If I have a table "users" (row key is userid) with family "data" and
column "email", and I want to index the value in that column...
I can create a table "users_email" where the row key is the email
address (value from the column in "users" table) and a single column
that contains the userid.
Doing an "index lookup" would mean doing a get on "users_email" and then
using that userid to do a lookup on the "users" table.
IndexedTable does this transparently, but still does require two
queries. So it's slower than a single query, but certainly faster than
a full table scan.
If you need hash-level performance on the index lookup, there are lots
of solutions outside of HBase that would work... In-memory Java HashMap,
Tokyo Cabinet on-disk HashMaps, BerkeleyDB, etc... If you need full-text
indexing, you can use Lucene or the like.
Make sense?
JG
bharath vissapragada wrote:
But i have read somewhere that Secondary indexes are somewhat slow compared
to normal Hbase tables ..Does that effect the performance ?

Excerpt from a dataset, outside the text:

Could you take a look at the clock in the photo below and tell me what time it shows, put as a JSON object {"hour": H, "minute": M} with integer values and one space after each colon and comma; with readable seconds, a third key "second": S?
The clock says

Also do you know the type of index created on the column(i mean Hash type or
Btree etc)
On Mon, Aug 17, 2009 at 8:30 PM, Kirill Shabunov <[email protected]> wrote:
Hi!
As far as I understand you are talking about the secondary indexes. Yes,
they can be used to quickly get the rowkey by a value in the indexed column.
--Kirill
bharath vissapragada wrote:
Hi all ,
I have gone through the IndexedTableAdmin classes in Hbase 0.19.3 API ..
I
have seen some methods used to create an Indexed Table (on some column)..
I
have some doubts regarding the same ...
1) Are these somewhat similar to Hash indexes(in RDBMS) where i can easily
lookup a column value and find it's corresponding rowkey(s)
2) Can i find any performance gain when i use IndexedTable to search for a
paritcular column value .. instead of scanning an entire normal HTable ..
Kindly clarify my doubts
Thanks in advance